Federal prosecutors should not describe offshore entities as “shell” companies or call Panama or the British Virgin Islands “tax havens” in the upcoming Panama Papers criminal trial in New York, according to defense attorneys.
Motions filed in New York’s Southern District court last week by lawyers for Joachim von der Goltz, a former U.S. taxpayer, and Richard Gaffey, a Massachusetts accountant, seek to blast a hole in the United States government’s allegations of tax evasion, wire fraud and money laundering.
Prosecutors allege that von der Goltz evaded U.S. taxes through offshore companies with the help of Gaffey and employees of Panama law firm Mossack Fonseca. Documents leaked from the law firm form the basis of the International Consortium of Investigative Journalists’ 2016 Panama Papers investigation.
Von der Goltz and Gaffey allegedly hid the former’s ownership of shell companies and millions of dollars in assets by falsely claiming that von der Goltz’s Guatemalan mother was the owner, according to prosecutors.
The men deny all charges. Von der Goltz managed the companies on his mother’s behalf, he claims.
Last week, attorneys asked Judge Richard M. Berman to exclude portions of the government’s evidence as prejudicial to a fair trial by jury. Judge Berman has not yet ruled on the request.
Gaffey and von der Goltz told Judge Berman that the words “shell” company and “tax haven” would inflame the passions of the jury.
“As a result of the sensational attention that the Panama Papers disclosures have drawn, including hundreds of newspaper articles, numerous books, and a motion picture with several Oscar winners in the cast and crew, the concept of ‘shell’ companies has become a four-letter word synonymous with illicit financial activity,” attorneys wrote. Attorneys cited a scene from the 2019 Netflix film The Laundromat in which Meryl Streep’s character links shell companies to the death of her husband.
Attorneys also argued that the federal government should not be allowed to claim that U.S. citizens were victims of von der Goltz’s alleged tax evasion.
“Comments about harm to United States citizens may lead the jury erroneously to assume that Mr. von der Goltz is responsible for the widespread ramifications of the alleged misdeeds revealed by the Panama Papers,” attorneys wrote.

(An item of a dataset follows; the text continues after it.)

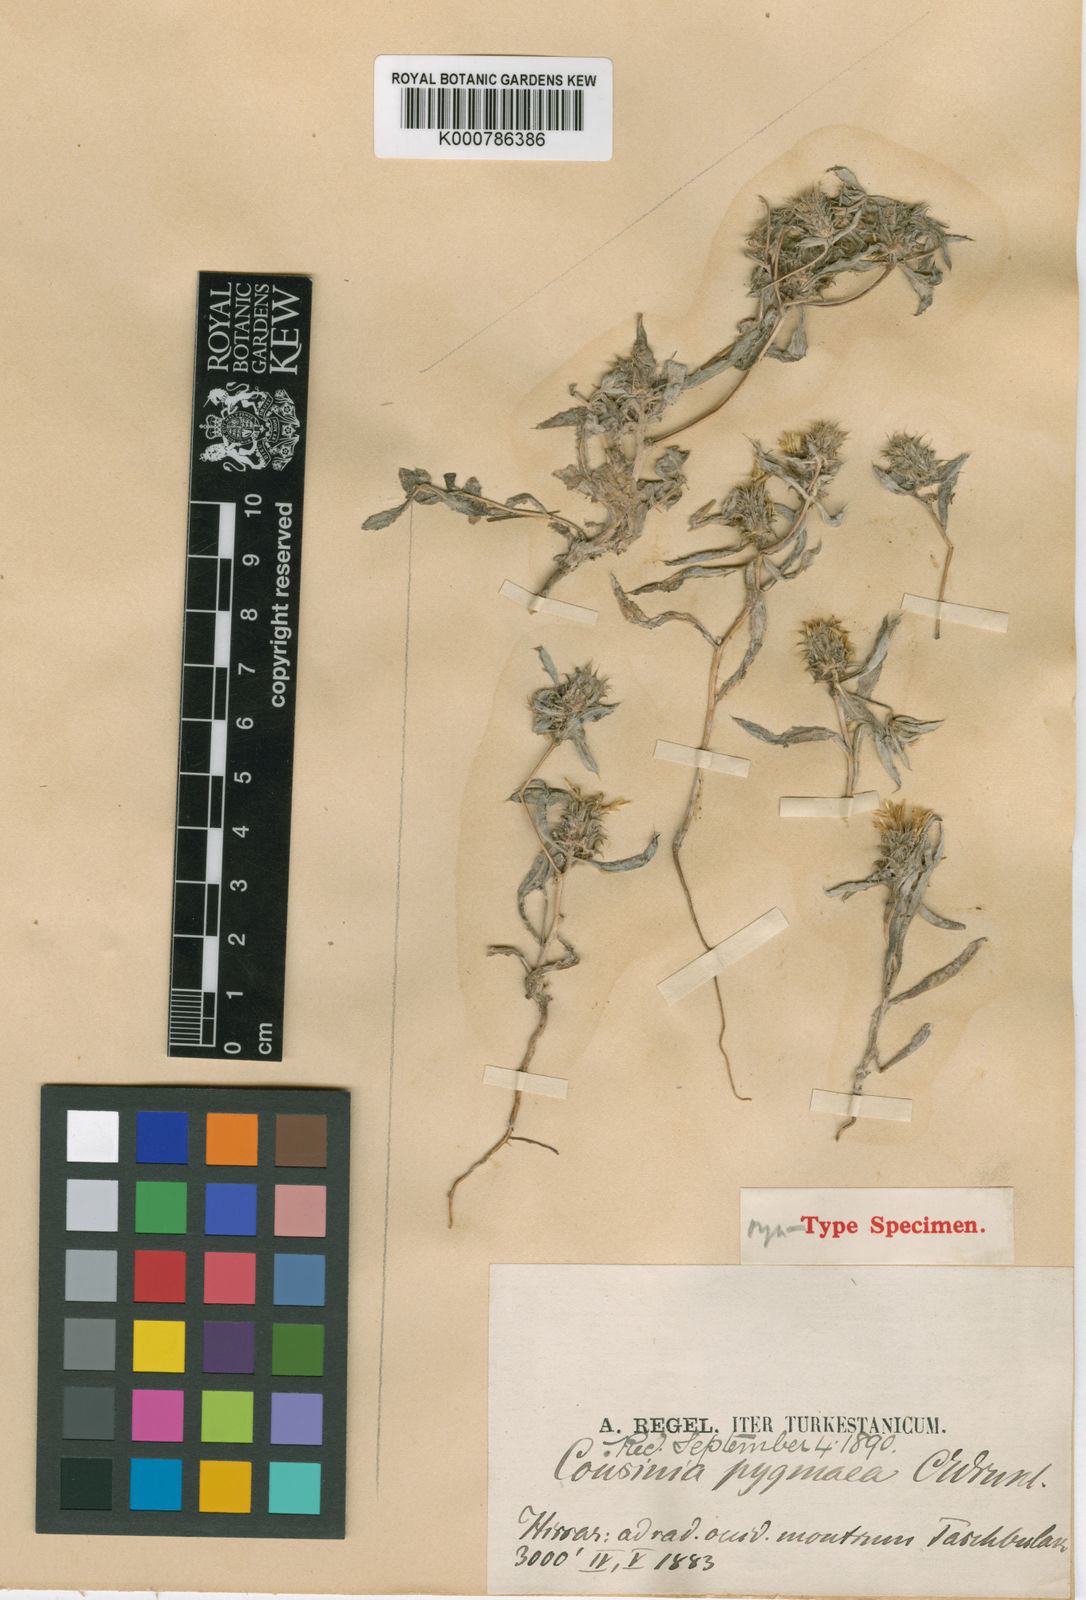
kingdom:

Gaffey’s attorneys also asked Judge Berman to bar evidence of Gaffey’s exchanges with another former Mossack Fonseca client, Marianna Olszewski.

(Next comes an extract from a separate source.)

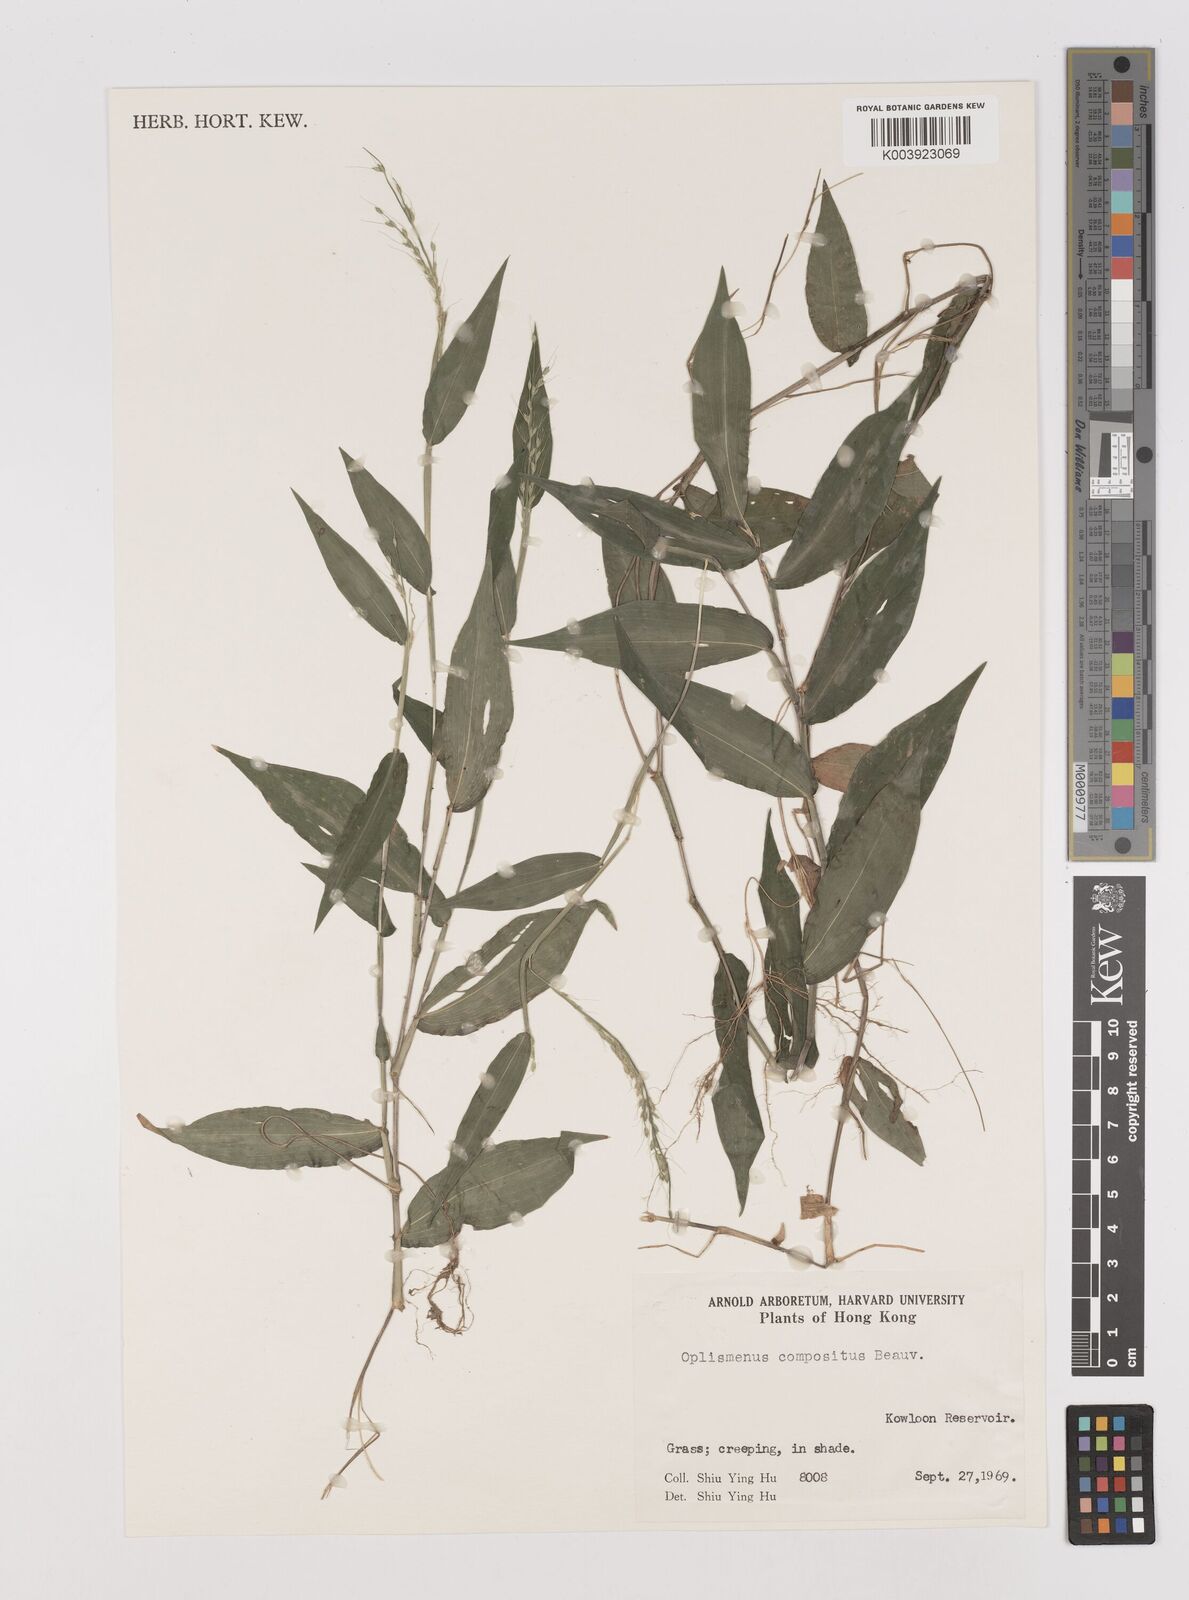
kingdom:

Gaffey allegedly provided advice to Olszewski, a financial advice guru, on how to evade taxes. The advice was allegedly not followed. Olszewksi has not been charged.
ICIJ previously disclosed Olszewski as one of the unnamed, uncharged co-conspirators listed by U.S. prosecutors. Prosecutors plan to use Olszewski’s testimony to affirm the authenticity of the Panama Papers documents.
Defense attorneys argued that Gaffey’s exchanges with Olszewski inaccurately portray him as “an accountant with a propensity to assist clients who cheat on their taxes.”
Defense attorneys also want Judge Berman to exclude testimony from Internal Revenue Service agents, including a computer forensics specialist, and a German police officer. Last week’s filings reveal for the first time that Germany’s federal police previously provided the U.S. with a “full copy of the Panama Papers database.”
The trial is scheduled to begin on January 13.